▶ [YOUR OBJECTIVE]: Switch every occurrence of "Marketplace Features" to "Ecosystem Features" and reproduce the text of all items with everything else unchanged. Leave the pictures out of your answer.

┄┄┄┄┄┄┄┄┄┄

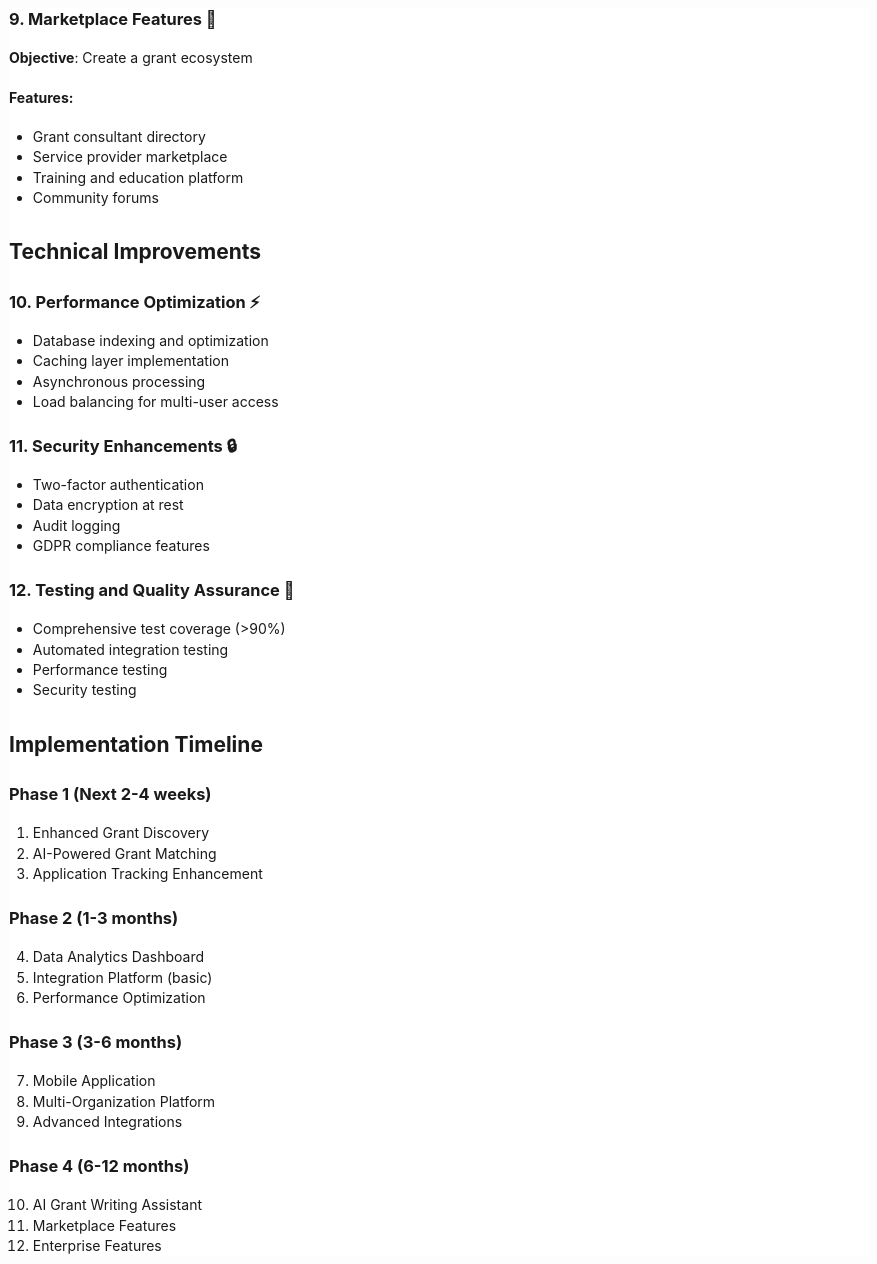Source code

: ### 9. Marketplace Features 🛒
**Objective**: Create a grant ecosystem

#### Features:
- Grant consultant directory
- Service provider marketplace
- Training and education platform
- Community forums

## Technical Improvements

### 10. Performance Optimization ⚡
- Database indexing and optimization
- Caching layer implementation
- Asynchronous processing
- Load balancing for multi-user access

### 11. Security Enhancements 🔒
- Two-factor authentication
- Data encryption at rest
- Audit logging
- GDPR compliance features

### 12. Testing and Quality Assurance 🧪
- Comprehensive test coverage (>90%)
- Automated integration testing
- Performance testing
- Security testing

## Implementation Timeline

### Phase 1 (Next 2-4 weeks)
1. Enhanced Grant Discovery
2. AI-Powered Grant Matching
3. Application Tracking Enhancement

### Phase 2 (1-3 months)
4. Data Analytics Dashboard
5. Integration Platform (basic)
6. Performance Optimization

### Phase 3 (3-6 months)
7. Mobile Application
8. Multi-Organization Platform
9. Advanced Integrations

### Phase 4 (6-12 months)
10. AI Grant Writing Assistant
11. Marketplace Features
12. Enterprise Features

┄┄┄┄┄┄┄┄┄┄

▶ [TASK ANSWER]:
Source code

: ### 9. Ecosystem Features 🛒
**Objective**: Create a grant ecosystem

#### Features:
- Grant consultant directory
- Service provider marketplace
- Training and education platform
- Community forums

## Technical Improvements

### 10. Performance Optimization ⚡
- Database indexing and optimization
- Caching layer implementation
- Asynchronous processing
- Load balancing for multi-user access

### 11. Security Enhancements 🔒
- Two-factor authentication
- Data encryption at rest
- Audit logging
- GDPR compliance features

### 12. Testing and Quality Assurance 🧪
- Comprehensive test coverage (>90%)
- Automated integration testing
- Performance testing
- Security testing

## Implementation Timeline

### Phase 1 (Next 2-4 weeks)
1. Enhanced Grant Discovery
2. AI-Powered Grant Matching
3. Application Tracking Enhancement

### Phase 2 (1-3 months)
4. Data Analytics Dashboard
5. Integration Platform (basic)
6. Performance Optimization

### Phase 3 (3-6 months)
7. Mobile Application
8. Multi-Organization Platform
9. Advanced Integrations

### Phase 4 (6-12 months)
10. AI Grant Writing Assistant
11. Ecosystem Features
12. Enterprise Features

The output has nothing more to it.